## Task instructions
Each line below that includes the word "flex" is to be reported.

=== Section Start ===

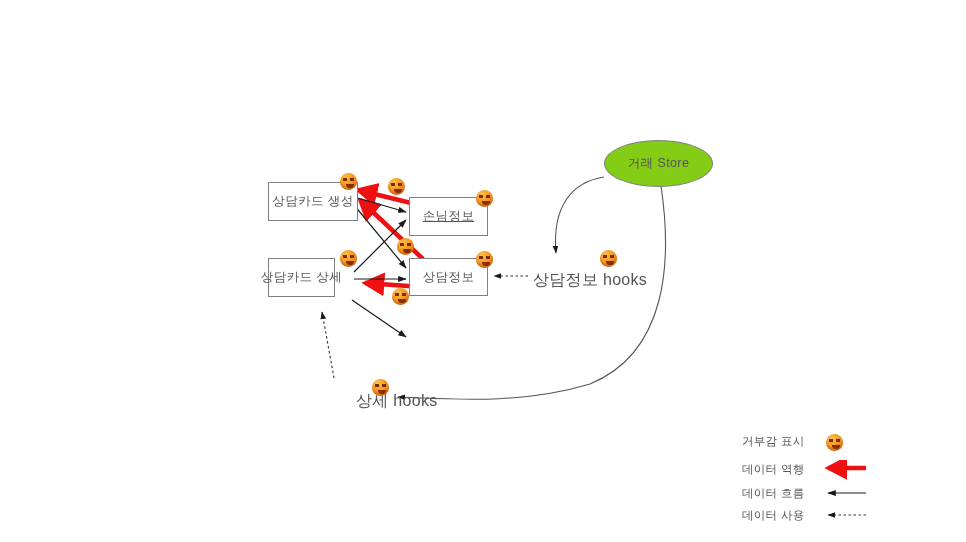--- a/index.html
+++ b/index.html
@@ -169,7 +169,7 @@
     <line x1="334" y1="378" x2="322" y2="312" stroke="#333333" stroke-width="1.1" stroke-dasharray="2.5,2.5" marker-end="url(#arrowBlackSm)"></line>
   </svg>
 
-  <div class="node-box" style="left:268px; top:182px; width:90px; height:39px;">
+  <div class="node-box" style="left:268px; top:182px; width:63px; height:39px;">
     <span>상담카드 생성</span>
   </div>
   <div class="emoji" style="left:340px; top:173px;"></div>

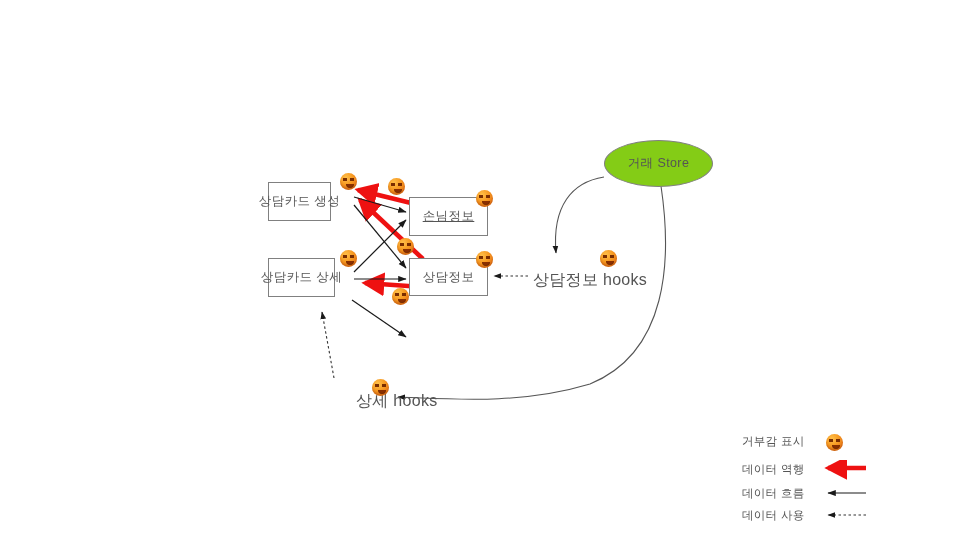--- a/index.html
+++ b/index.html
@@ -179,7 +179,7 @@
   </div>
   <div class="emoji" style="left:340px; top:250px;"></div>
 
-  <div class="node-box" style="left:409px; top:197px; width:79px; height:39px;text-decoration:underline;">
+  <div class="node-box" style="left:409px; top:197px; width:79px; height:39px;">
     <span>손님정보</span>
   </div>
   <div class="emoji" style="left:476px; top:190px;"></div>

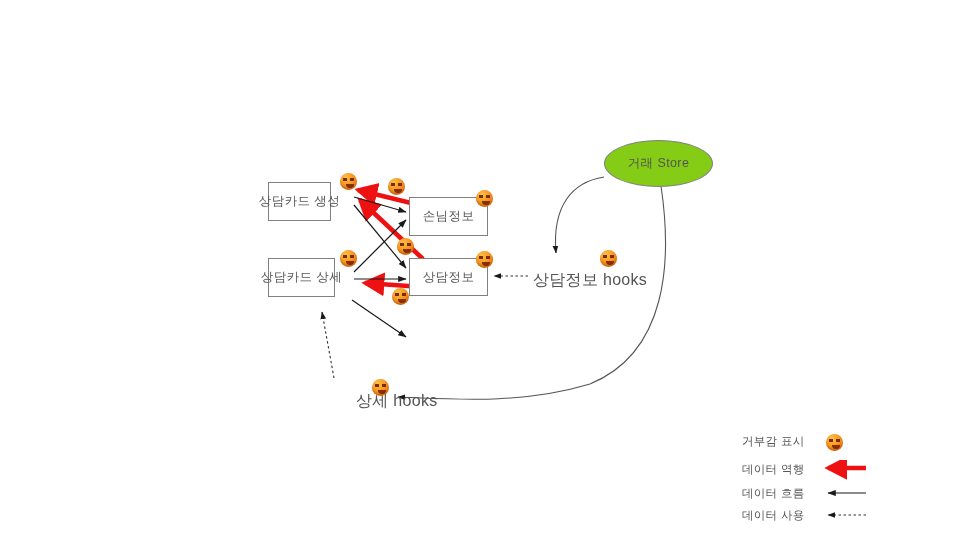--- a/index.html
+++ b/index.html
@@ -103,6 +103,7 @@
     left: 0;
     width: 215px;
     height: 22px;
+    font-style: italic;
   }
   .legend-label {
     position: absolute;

=== Section End ===
=== Section Start ===

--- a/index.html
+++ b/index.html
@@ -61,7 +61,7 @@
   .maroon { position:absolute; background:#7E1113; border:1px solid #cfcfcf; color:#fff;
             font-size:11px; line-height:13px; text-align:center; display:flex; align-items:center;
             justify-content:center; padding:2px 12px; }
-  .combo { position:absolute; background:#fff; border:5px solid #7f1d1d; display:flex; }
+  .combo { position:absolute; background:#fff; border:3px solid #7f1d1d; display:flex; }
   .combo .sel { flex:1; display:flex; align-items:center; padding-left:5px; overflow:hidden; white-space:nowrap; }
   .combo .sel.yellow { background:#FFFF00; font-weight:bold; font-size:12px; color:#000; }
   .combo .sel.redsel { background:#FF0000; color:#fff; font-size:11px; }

=== Section End ===

## Response to this task
             font-size:11px; line-height:13px; text-align:center; display:flex; align-items:center;
-  .combo { position:absolute; background:#fff; border:5px solid #7f1d1d; display:flex; }
+  .combo { position:absolute; background:#fff; border:3px solid #7f1d1d; display:flex; }
   .combo .sel { flex:1; display:flex; align-items:center; padding-left:5px; overflow:hidden; white-space:nowrap; }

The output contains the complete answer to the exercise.